■ Your assignment
How many lines in the entries below contain "note"? Answer with the number only.

■ Information supplied

↓↓↓

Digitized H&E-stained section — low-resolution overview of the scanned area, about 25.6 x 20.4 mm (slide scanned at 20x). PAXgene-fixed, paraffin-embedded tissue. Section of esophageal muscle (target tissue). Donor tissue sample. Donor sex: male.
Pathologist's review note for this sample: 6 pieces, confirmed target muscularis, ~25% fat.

↑↑↑
↓↓↓

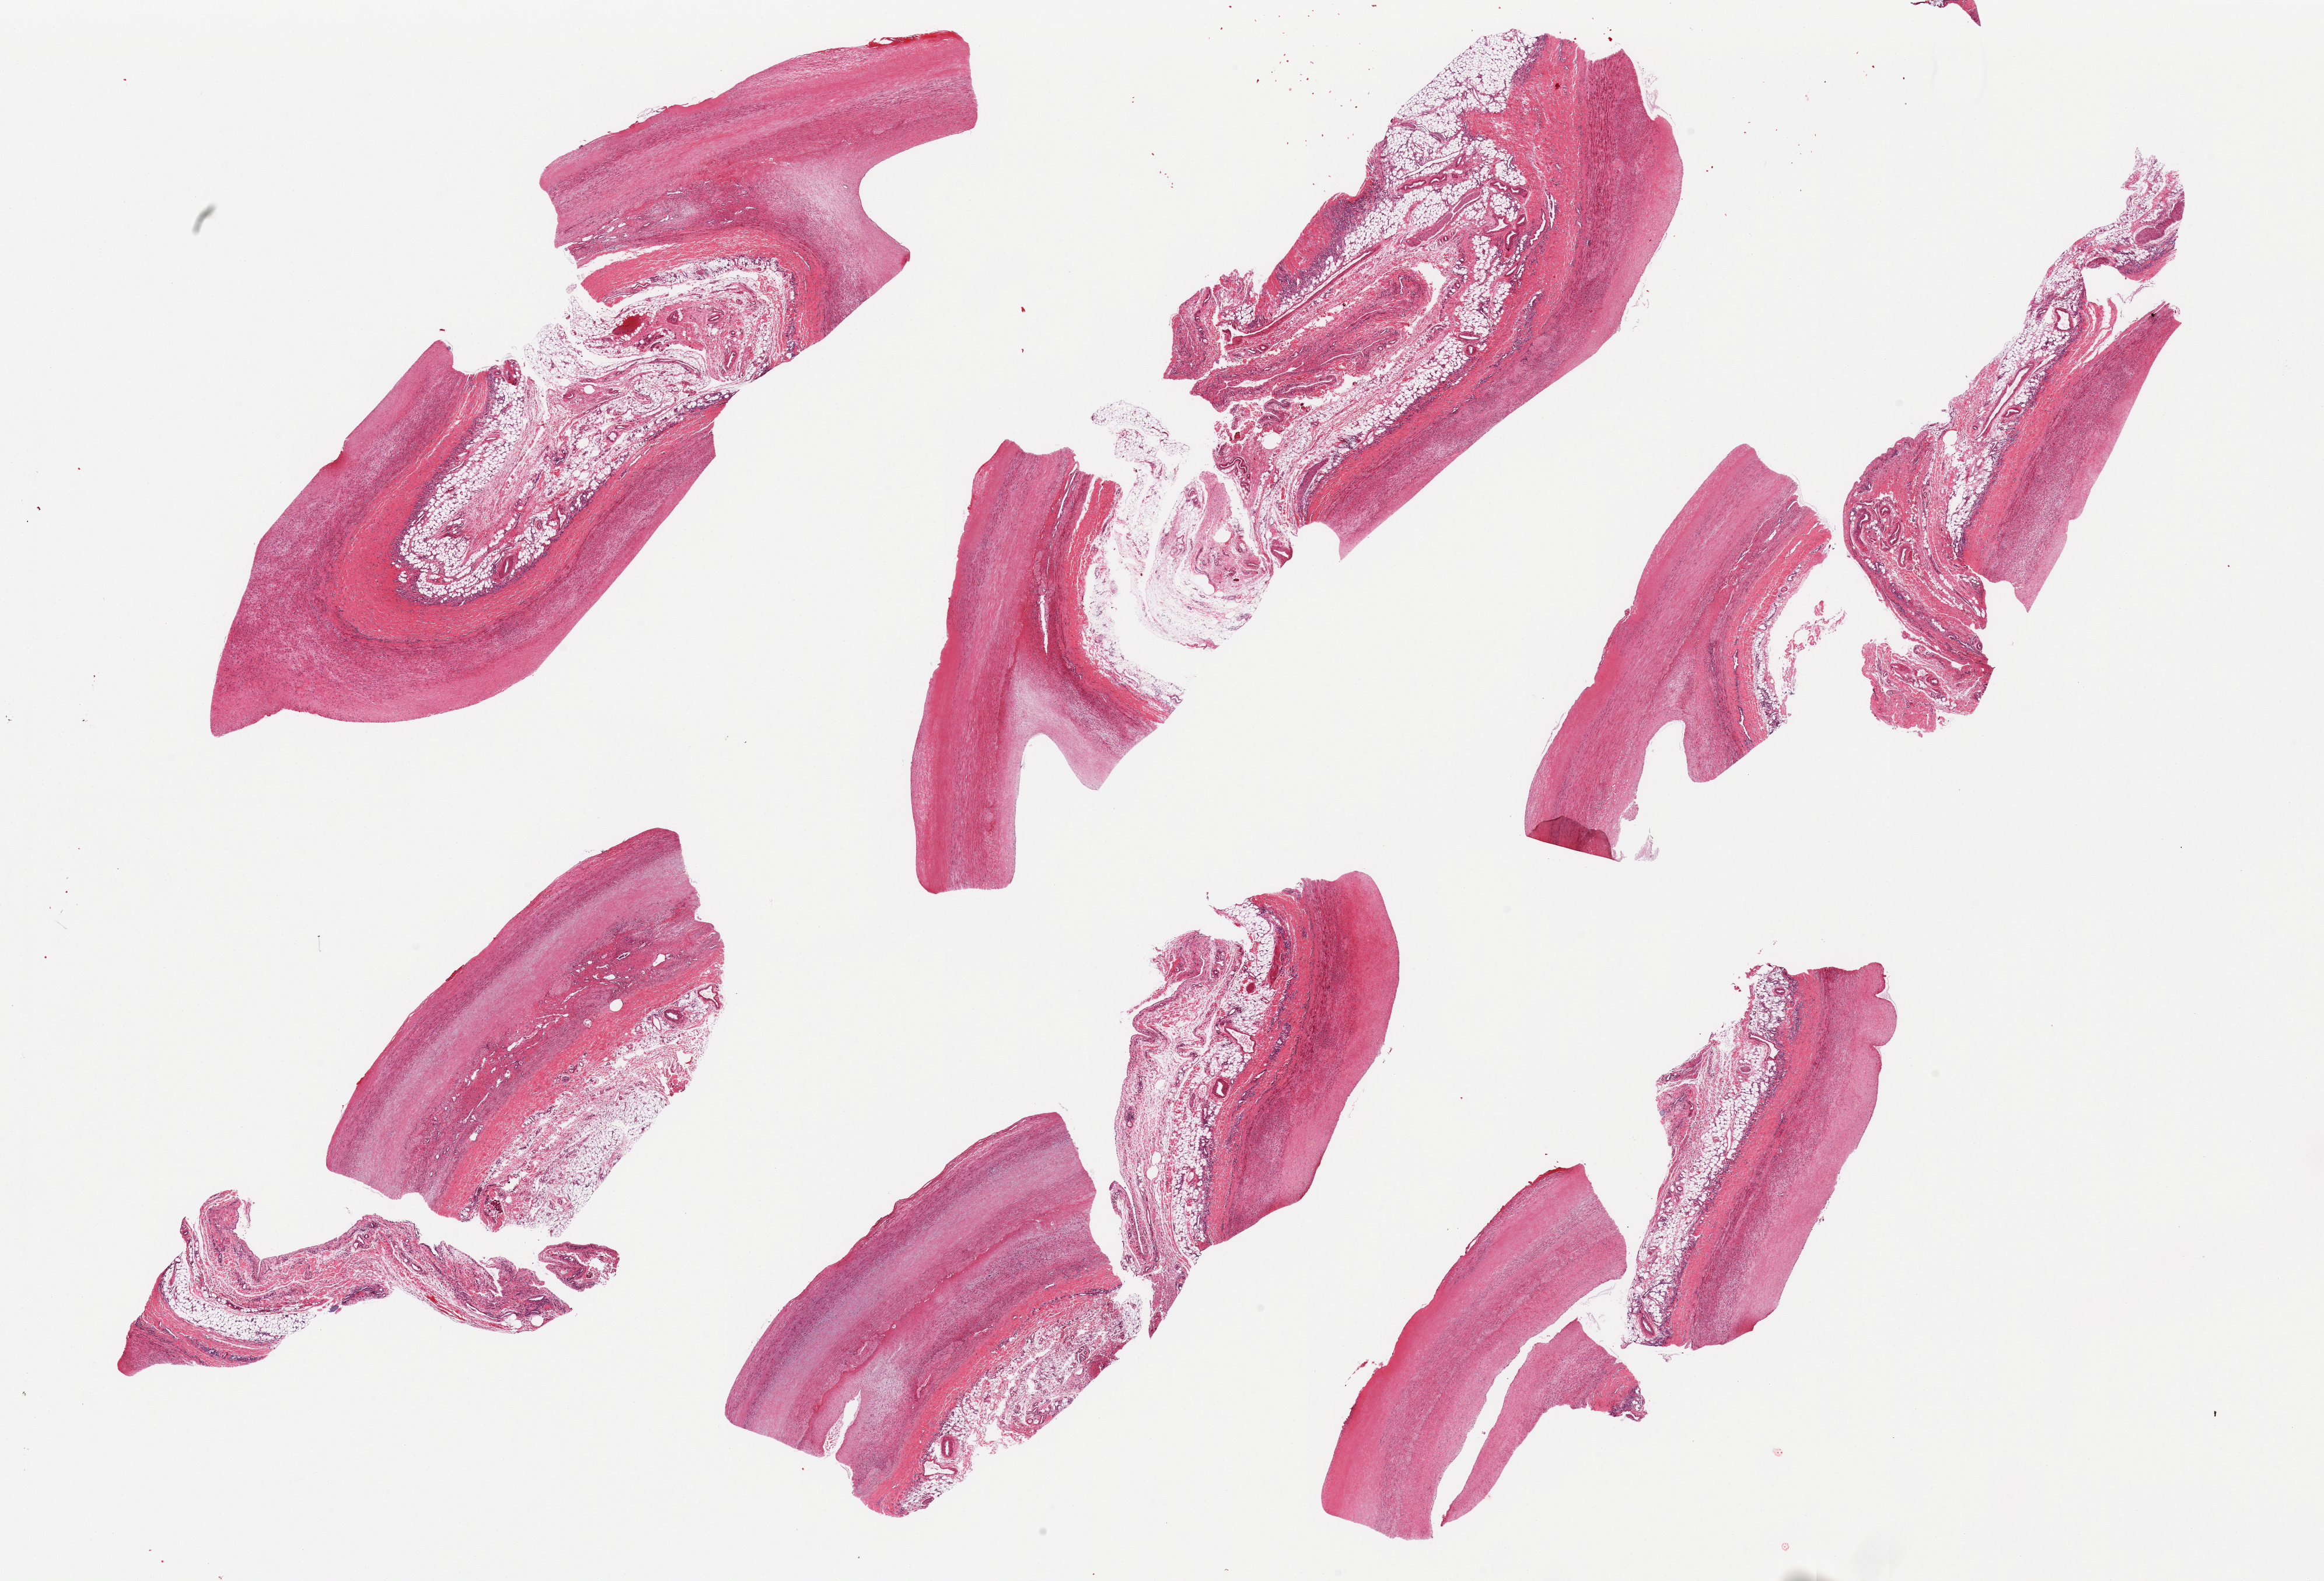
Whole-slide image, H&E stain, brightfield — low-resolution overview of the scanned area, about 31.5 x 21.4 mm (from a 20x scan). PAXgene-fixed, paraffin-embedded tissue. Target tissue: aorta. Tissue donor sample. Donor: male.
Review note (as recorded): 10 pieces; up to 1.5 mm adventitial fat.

↑↑↑
↓↓↓

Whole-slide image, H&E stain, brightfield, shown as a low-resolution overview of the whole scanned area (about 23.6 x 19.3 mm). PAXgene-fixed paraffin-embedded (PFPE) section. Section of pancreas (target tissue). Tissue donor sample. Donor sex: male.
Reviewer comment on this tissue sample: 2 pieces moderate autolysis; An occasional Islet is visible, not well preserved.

↑↑↑

■ Exercise result
2